**PROVIDED TEXT**
══════
Bain & Company released some survey findings a few months back that actually put a value on big data. Companies with advanced analytic capabilities, the consultancy finds, are twice as likely to be in the top quartile of financial performance within their industries; five times as likely to make decisions much faster than market peers; three times as likely to execute decisions as intended; and twice as likely to use data very frequently when making decisions.
This is all good stuff, and the survey, which covered the input of 400 executives, makes a direct correlation between big data analytics efforts and the business’s bottom line. However, it begs a question: How does an organization become one of these analytic leaders? And there’s a more brain-twisting question to this as well: would the type of organization supporting an advanced analytics culture be more likely to be ahead of its competitors because its management tends to be more forward-thinking on a lot of fronts, and not just big data?
══════
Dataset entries
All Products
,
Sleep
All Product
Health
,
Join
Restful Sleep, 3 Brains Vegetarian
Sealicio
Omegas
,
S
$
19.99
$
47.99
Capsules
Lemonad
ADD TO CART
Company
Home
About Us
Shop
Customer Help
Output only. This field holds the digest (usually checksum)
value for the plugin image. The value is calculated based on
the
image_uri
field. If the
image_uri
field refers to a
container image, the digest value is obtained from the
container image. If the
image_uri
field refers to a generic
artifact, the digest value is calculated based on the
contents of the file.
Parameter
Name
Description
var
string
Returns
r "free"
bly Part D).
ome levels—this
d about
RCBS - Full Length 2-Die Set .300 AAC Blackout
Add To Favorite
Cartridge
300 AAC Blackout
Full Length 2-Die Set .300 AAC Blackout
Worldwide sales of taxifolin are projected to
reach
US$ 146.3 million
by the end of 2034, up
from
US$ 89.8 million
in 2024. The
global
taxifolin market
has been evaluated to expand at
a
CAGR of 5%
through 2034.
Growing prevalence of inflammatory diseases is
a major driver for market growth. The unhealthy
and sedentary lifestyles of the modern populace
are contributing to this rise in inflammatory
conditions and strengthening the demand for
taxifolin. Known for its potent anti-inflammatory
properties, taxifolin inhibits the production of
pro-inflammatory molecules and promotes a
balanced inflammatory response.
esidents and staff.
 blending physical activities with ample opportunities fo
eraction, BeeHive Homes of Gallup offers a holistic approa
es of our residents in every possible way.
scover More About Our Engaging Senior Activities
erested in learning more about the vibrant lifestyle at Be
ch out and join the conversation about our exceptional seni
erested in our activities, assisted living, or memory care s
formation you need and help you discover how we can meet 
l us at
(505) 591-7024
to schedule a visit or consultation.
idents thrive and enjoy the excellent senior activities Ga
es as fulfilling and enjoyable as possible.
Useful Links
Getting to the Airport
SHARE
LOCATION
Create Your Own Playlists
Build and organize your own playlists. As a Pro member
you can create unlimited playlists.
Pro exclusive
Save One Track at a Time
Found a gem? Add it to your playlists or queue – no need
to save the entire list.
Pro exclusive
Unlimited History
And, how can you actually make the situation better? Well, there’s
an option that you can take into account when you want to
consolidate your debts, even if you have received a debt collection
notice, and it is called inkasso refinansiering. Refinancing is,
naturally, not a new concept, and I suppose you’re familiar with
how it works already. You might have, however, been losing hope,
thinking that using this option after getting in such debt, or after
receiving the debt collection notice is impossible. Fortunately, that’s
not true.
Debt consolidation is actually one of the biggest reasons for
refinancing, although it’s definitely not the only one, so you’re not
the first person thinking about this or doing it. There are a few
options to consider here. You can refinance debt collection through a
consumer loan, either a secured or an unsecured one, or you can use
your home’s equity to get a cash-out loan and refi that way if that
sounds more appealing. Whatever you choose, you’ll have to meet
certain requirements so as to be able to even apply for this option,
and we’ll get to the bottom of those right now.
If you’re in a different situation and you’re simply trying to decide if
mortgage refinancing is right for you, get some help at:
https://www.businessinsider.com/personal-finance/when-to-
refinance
══════
**WHAT YOU NEED TO DO**
• a. List each finding that the text on the Bain & Company big data survey reports about companies with advanced analytic capabilities.
• b. Resume the text on the Bain & Company big data survey, picking up after its final sentence.

**RESULTS BY TASK**
• a.
- They are twice as likely to be in the top quartile of financial performance within their industries.
- They are five times as likely to make decisions much faster than market peers.
- They are three times as likely to execute decisions as intended.
- They are twice as likely to use data very frequently when making decisions.

• b.
You just can’t throw a big data or analytics program or solution set on top of the organization (or drop in a data scientist) and expect to be dazzled with sudden clarity and insight. If an organization is dysfunctional, with a lot of silos, fiefdoms, or calcified and uninspired management, all the big data in the world isn’t going to lift its intelligence quota.
The author of the Bain and Company study, Travis Pearson and Rasmus Wegener, point out that “big data isn’t just one more technology initiative” – “in fact, it isn’t a technology initiative at all; it’s a business program that requires technical savvy.”
Succeeding with big data analytics requires a change in the organization’s culture, and the way it approaches problems and opportunities. The enterprise needs to be open to innovation and change. And, as Pearson and Wegener point out, “you need to embed big data deeply into your organization. It’s the only way to ensure that information and insights are shared across business units and functions. This also guarantees the entire company recognizes the synergies and scale benefits that a well-conceived analytics capability can provide.”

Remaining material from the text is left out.